#### Task details
Exact copy, no pictures: return all the data below as written.

......

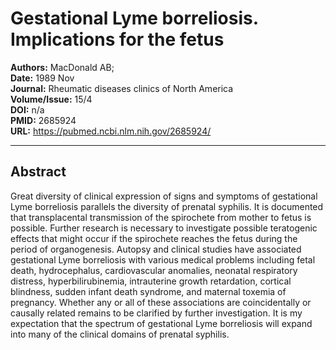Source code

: # Gestational Lyme borreliosis. Implications for the fetus

**Authors:** MacDonald AB;  
**Date:** 1989 Nov  
**Journal:** Rheumatic diseases clinics of North America  
**Volume/Issue:** 15/4  
**DOI:** n/a  
**PMID:** 2685924  
**URL:** https://pubmed.ncbi.nlm.nih.gov/2685924/

---

## Abstract

Great diversity of clinical expression of signs and symptoms of gestational Lyme borreliosis parallels the diversity of prenatal syphilis. It is documented that transplacental transmission of the spirochete from mother to fetus is possible. Further research is necessary to investigate possible teratogenic effects that might occur if the spirochete reaches the fetus during the period of organogenesis. Autopsy and clinical studies have associated gestational Lyme borreliosis with various medical problems including fetal death, hydrocephalus, cardiovascular anomalies, neonatal respiratory distress, hyperbilirubinemia, intrauterine growth retardation, cortical blindness, sudden infant death syndrome, and maternal toxemia of pregnancy. Whether any or all of these associations are coincidentally or causally related remains to be clarified by further investigation. It is my expectation that the spectrum of gestational Lyme borreliosis will expand into many of the clinical domains of prenatal syphilis.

......

#### Exercise result
Source code

: # Gestational Lyme borreliosis. Implications for the fetus

**Authors:** MacDonald AB;  
**Date:** 1989 Nov  
**Journal:** Rheumatic diseases clinics of North America  
**Volume/Issue:** 15/4  
**DOI:** n/a  
**PMID:** 2685924  
**URL:** https://pubmed.ncbi.nlm.nih.gov/2685924/

---

## Abstract

Great diversity of clinical expression of signs and symptoms of gestational Lyme borreliosis parallels the diversity of prenatal syphilis. It is documented that transplacental transmission of the spirochete from mother to fetus is possible. Further research is necessary to investigate possible teratogenic effects that might occur if the spirochete reaches the fetus during the period of organogenesis. Autopsy and clinical studies have associated gestational Lyme borreliosis with various medical problems including fetal death, hydrocephalus, cardiovascular anomalies, neonatal respiratory distress, hyperbilirubinemia, intrauterine growth retardation, cortical blindness, sudden infant death syndrome, and maternal toxemia of pregnancy. Whether any or all of these associations are coincidentally or causally related remains to be clarified by further investigation. It is my expectation that the spectrum of gestational Lyme borreliosis will expand into many of the clinical domains of prenatal syphilis.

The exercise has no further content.